Core Beliefs Behind SoundOut

Founded more than a decade ago, the core beliefs behind my work with SoundOut are not unique. Rather, they were identified through workshops with 100s of students and teachers, and by conducting research into the history of education. They may be best summarized by researcher Alison Cook-Sather of Byrn-Mawr College in Pennsylvania, who wrote that,

“Because of who they are, what they know, and how they are positioned, students must be recognized as having knowledge essential to the development of sound educational policies and practices.” (2002)

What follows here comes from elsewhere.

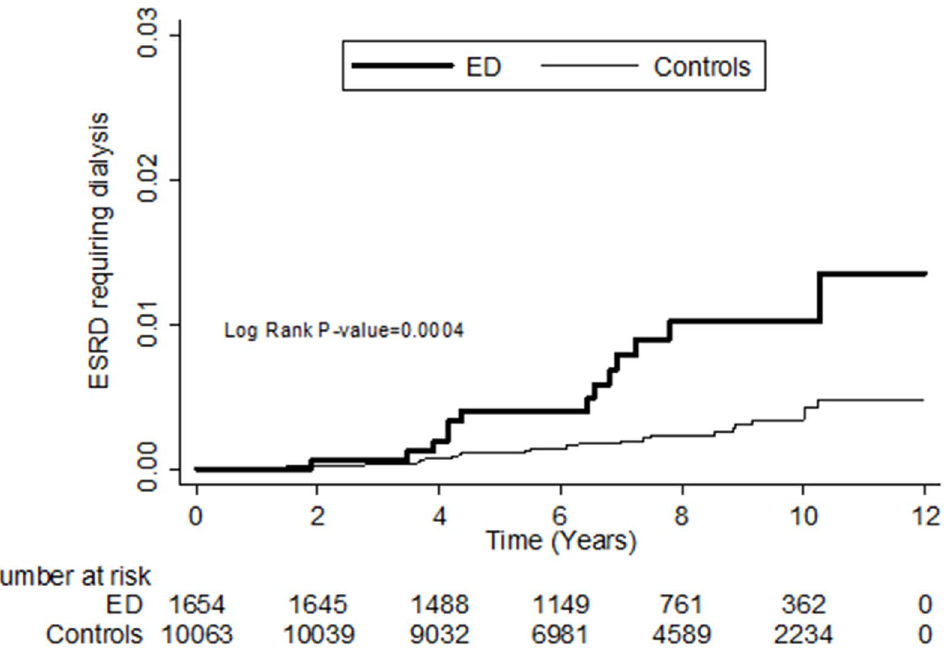
Figure 1. The cumulative incidence rate for end stage renal disease (ESRD) requiring dialysis for patients , 50 years of age with erectile dysfunction (ED) and without ED (log-rank P value =0.0004).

When I work in schools, here is what I stand for: 

Belief #1: All students in all schools should learn how to make education meaningful. Many students express feeling subjected to education without understanding how they benefit from it. At the same time, many adults express frustration from the lack of student investment in learning. The connections between obtuse learning goals and static teaching methods often serve to further those negative perspectives, only pushing students further from success and teachers closer to abandonment. SoundOut programs and activities engage students as “meaning makers” within their own school, and throughout education.

Belief #2: Students need opportunities to apply learning in meaningful ways. Self-designed, place-based service learning encourages students to find purpose in broad lessons by contextualizing education. SoundOut’s projects embrace these approaches by infusing student learning with practical, applicable opportunities to change schools. Students see the affect of their learning as well as their action, additionally encouraging the same among their peers.

Belief #3: There is a need for equity between student autonomy and adult guidance. The divide between students and adults in society does not need to be replicated in schools, as evidenced in the most successful student-centered teaching methods. SoundOut positions students in equitable relationships with adults, as co-learners and colleagues, effectively allowing partnerships that can transform schools and the educative process itself.

These are some of my beliefs about student voice and Meaningful Student Involvement. What do YOU stand for?